Two events are mutually exclusive if, when one event occurs, the other cannot occur
like in a venn diagram circle A doesnt touch circle B
What is the mutually exclusive formula
P(A∪B) = P(A) + P(B)
What is conditional probability?
The probability of an event given that another event has occurred
The conditional probability of A given B is denoted by P(A|B)
What is the conditional probability equation?
P(A|B) = P(A∩B)/ P(B)
Conditional probability example:
Event M = Marrley oil profitable
Event C = Cullins mining profitable
P(C|M) = Cullins mining profitable given Marrley oil profitable
P(C∩M) = 0.36, P(M) = 0.7
P(C|M) = P(C∩M)/ P(M)
= 0.36/ 0/7 = 0.5143
What is multiplication law?
provides a way to find the probability of the intersection of two events.
It helps to calculate the probability that two or more events will occur together (i.e., the probability of both events happening at the same time).
What is the multiplication law equation?
P(A∩B) = P(B) P(A|B)
Multiplication law example:
Event M = Marrley oil profitable
Event C = Cullins mining profitable
M ∩ C = Marrley Oil Profitable
and Cullins Mining Profitable
We know: P(M) = 0.70, P(C|M) = 0.5143
Thus: P(M ∩ C) = P(M)P(C|M)
= (0.70)(0.5143)
= 0.36
This result is the same as that obtained earlier using the definition of the probability of an event.
What are independent events?
If the probability of event A is not changed by the existence of event B, we would say that events A and B are independent.
What are the formulas for independent events?
P(A|B) = P(A) or P(B|A) = P(B)
How can the multiplication law be used for independent events?
The multiplication law also can be used as a test to see if two events are independent.
P(A ∩ B) = P(A)P(B)
Multiplication law for independent events example:
Event M = Marrley Oil Profitable
Event C = Cullins Mining Profitable
We know: P(M∩C) = 0.36, P(M) = 0.70, P(C) = 0.48
P(M)P(C) = (0.70)(0.48) = 0.34, not 0.36
Hence: M and C are not independent.
Are mutually exclusive events independent of each other?
Two events are mutually exclusive if they cannot occur at the same time.
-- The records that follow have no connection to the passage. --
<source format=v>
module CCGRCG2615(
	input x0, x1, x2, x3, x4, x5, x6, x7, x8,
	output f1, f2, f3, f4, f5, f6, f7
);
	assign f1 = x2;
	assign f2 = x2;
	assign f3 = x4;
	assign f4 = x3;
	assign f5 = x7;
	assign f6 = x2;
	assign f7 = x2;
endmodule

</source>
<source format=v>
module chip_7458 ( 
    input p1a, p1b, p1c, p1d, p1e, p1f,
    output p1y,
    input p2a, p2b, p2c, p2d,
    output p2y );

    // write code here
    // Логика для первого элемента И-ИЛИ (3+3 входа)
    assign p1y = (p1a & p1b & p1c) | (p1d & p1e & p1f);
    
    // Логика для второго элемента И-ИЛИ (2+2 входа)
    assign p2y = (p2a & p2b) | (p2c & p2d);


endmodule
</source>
In other words, if event A occurs, event B cannot occur, and vice versa.
Two events are independent if the occurrence of one event does not affect the probability of the other event occurring. In other words, the probability of both events occurring together is the product of their individual probabilities.
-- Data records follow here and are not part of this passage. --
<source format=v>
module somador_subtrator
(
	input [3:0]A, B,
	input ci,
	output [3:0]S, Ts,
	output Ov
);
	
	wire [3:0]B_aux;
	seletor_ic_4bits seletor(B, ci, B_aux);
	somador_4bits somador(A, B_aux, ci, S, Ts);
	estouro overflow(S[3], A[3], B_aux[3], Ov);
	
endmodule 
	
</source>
For mutually exclusive events, if one event occurs, the probability of the other event occurring is 0 (since they cannot happen together).
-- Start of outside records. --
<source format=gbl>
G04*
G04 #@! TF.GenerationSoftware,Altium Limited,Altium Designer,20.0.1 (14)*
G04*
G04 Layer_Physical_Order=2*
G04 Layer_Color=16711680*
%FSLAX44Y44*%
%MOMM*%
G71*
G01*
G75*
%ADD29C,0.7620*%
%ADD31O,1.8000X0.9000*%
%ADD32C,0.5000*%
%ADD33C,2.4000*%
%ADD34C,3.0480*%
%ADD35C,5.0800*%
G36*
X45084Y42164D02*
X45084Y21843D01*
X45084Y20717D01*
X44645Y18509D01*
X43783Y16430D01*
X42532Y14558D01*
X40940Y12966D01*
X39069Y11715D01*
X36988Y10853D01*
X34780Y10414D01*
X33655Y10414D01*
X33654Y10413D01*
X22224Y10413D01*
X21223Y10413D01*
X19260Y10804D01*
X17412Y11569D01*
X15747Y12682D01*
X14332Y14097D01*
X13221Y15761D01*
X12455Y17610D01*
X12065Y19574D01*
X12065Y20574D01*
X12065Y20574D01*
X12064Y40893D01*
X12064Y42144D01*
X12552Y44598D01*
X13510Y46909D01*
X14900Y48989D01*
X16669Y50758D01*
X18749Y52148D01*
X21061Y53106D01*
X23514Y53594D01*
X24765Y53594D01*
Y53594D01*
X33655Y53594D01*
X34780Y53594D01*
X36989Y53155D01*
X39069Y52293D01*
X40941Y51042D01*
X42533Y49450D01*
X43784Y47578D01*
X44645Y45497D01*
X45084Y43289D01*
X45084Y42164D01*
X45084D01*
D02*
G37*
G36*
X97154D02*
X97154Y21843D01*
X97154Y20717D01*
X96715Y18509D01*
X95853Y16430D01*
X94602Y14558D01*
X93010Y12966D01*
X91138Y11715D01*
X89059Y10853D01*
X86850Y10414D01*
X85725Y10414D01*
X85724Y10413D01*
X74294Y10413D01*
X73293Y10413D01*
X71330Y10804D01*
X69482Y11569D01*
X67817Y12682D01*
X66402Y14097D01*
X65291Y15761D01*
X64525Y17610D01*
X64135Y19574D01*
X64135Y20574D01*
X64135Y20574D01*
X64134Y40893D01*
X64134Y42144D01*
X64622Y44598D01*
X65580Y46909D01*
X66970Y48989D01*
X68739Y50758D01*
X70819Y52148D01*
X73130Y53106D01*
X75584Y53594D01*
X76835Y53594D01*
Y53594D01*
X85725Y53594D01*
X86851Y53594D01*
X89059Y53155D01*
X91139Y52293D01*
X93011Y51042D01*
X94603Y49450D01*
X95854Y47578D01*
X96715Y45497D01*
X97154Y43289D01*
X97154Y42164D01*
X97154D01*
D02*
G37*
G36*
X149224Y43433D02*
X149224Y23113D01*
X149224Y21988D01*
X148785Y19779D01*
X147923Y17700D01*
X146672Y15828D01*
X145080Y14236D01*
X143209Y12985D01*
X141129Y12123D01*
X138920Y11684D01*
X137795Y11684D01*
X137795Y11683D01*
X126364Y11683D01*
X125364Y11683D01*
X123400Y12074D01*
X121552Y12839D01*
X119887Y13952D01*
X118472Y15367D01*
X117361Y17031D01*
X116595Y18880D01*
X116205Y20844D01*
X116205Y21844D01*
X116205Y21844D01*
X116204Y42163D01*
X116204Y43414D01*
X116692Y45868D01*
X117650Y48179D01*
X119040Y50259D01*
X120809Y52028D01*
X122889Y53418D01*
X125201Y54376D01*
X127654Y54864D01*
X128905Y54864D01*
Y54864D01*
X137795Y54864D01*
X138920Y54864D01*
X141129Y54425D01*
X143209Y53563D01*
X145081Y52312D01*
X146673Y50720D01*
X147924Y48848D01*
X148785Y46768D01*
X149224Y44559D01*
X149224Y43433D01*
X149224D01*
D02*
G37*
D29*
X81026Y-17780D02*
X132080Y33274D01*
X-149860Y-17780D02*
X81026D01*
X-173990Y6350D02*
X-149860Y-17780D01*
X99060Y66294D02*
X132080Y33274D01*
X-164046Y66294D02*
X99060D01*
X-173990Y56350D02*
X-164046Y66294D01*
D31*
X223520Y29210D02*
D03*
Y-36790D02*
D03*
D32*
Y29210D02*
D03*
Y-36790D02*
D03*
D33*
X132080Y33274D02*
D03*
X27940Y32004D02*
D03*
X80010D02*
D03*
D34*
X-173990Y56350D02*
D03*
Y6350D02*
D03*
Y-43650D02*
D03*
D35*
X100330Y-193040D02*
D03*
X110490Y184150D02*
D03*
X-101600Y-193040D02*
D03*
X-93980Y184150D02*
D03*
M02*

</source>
However, for independent events, the probability of both events occurring together is the product (times) of their individual probabilities
Therefore, mutually exclusive events cannot be independent because the occurrence of one event directly affects the probability of the other event occurring (it makes the probability of the other event 0).